Rwanda Offering Free Wi-Fi, Hopes To Stimulate Investment

Hoping to attract more investors and accelerate Internet growth, the government of Rwanda plans to offer free Wi-Fi-based Internet access nationwide, according to a DailyNation report in TechCentral.

The rollout for the initiative, dubbed “Smart Kigali,” began in September in the capital city, targeting schools, public buildings, bus stations and hotels.

In a region long associated with genocide, Rwanda is busy trying to reinvent itself as a regional high-tech hub by rolling out free citywide and eventually nationwide wireless connectivity, DailyNation reported.

Information Technology Minister Jean Philibert Nsengimana said connectivity is one of the most important drawcards for business in the age of digital economy. Free Wi-Fi roll-out is a step in a direction of a bigger goal, namely deployment of 4G/LTE-based broadband across the small central African nation. 

In June, the Rwandan government signed South Korea’s KT Corp to build a 4G network that it wants delivered to 95 percent of the country. An estimated 10 percent currently have 3G access, the report said.

“Broadband access has to be considered as an essential, just like water and electricity,” Nsengimana said.

President Paul Kagame and his ruling Rwandan Patriotic Front are attempting to push through a dramatic transformation from trauma to economic success story. The party has dominated Rwanda since ousting Hutu extremists and ending the genocide nearly 20 years ago.

Rwanda is ranked one of the least corrupt countries in Africa. The World Bank’s Ease of Doing Business Index for 2013 ranked Rwanda No. 52 out of 185 countries, and third best in sub-Saharan Africa.

The government wants to push economic growth to 11.5 percent for each of the next five years, drive poverty from 45 percent to below 30 percent and reach middle-income status by 2020 – no easy task for a mainly agricultural economy, DailyNation reports.

Smart Kigali is a test, said Alex Ntale, director of the Rwanda’s information and communications technology chamber.

“But it is not perpetual, someone has to pay at the end of the day,” he said. “The private companies are testing a business model… they are trying to find out if the market is really there.”

He cautioned, therefore, that if the new, high-tech Rwanda fails to take off and the program does not turn a profit, then the private sector will have “every right to switch off the machines.”

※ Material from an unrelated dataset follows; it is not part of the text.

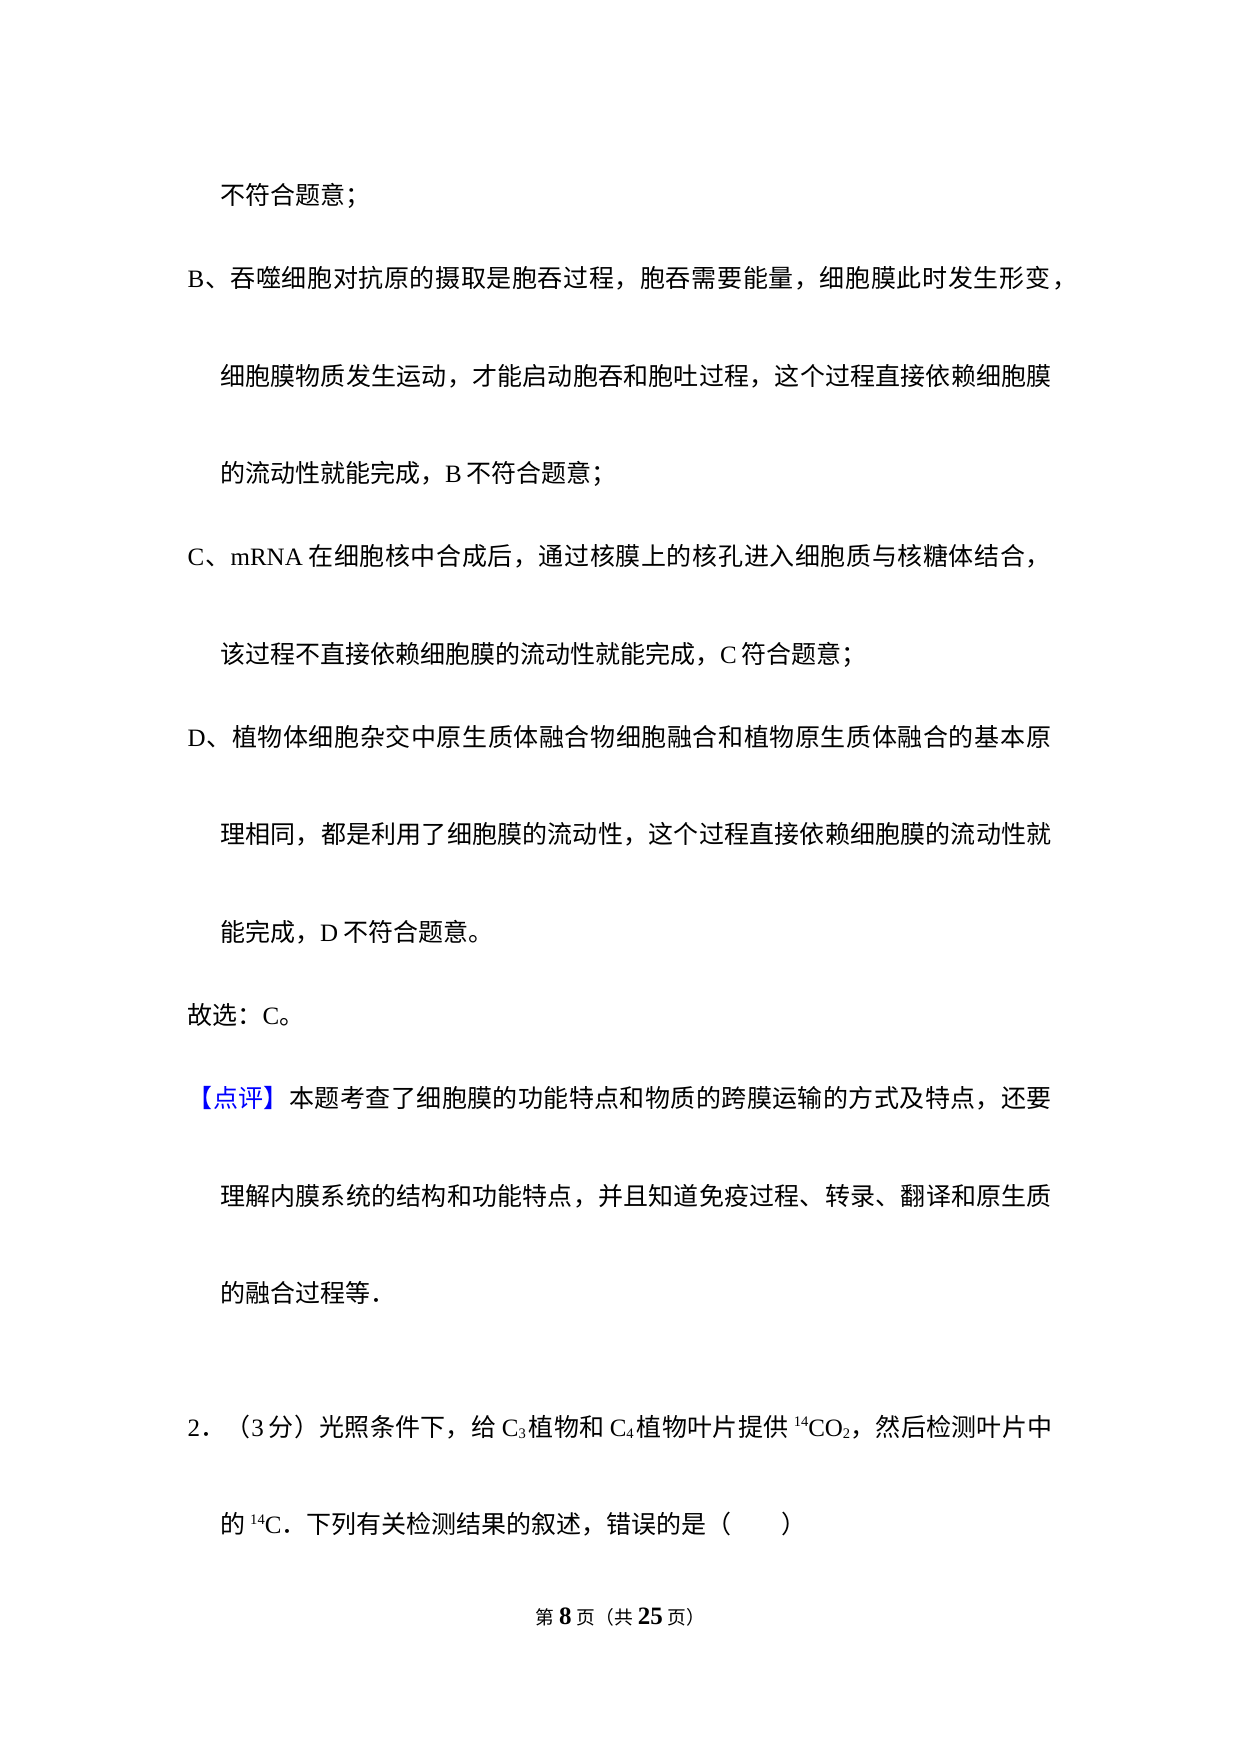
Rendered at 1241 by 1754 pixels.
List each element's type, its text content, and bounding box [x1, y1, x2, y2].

text D、植物体细胞杂交中原生质体融合物细胞融合和植物原生质体融合的基本原理相同，都是利用了细胞膜的流动性，这个过程直接依赖细胞膜的流动性就能完成，D不符合题意。 [187, 703, 1053, 963]
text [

Mark Bohlund, an economist with IHS Global Insight, said he was optimistic Rwanda would develop “into a regional business-services center,” at least serving the currently war-torn but mineral rich area east of the Democratic Republic of Congo.

But he also pointed to tough competition from East Africa’s largest economy Kenya, which is already ahead on mobile banking technology and houses offices of tech giants such as Intel, Google and Microsoft.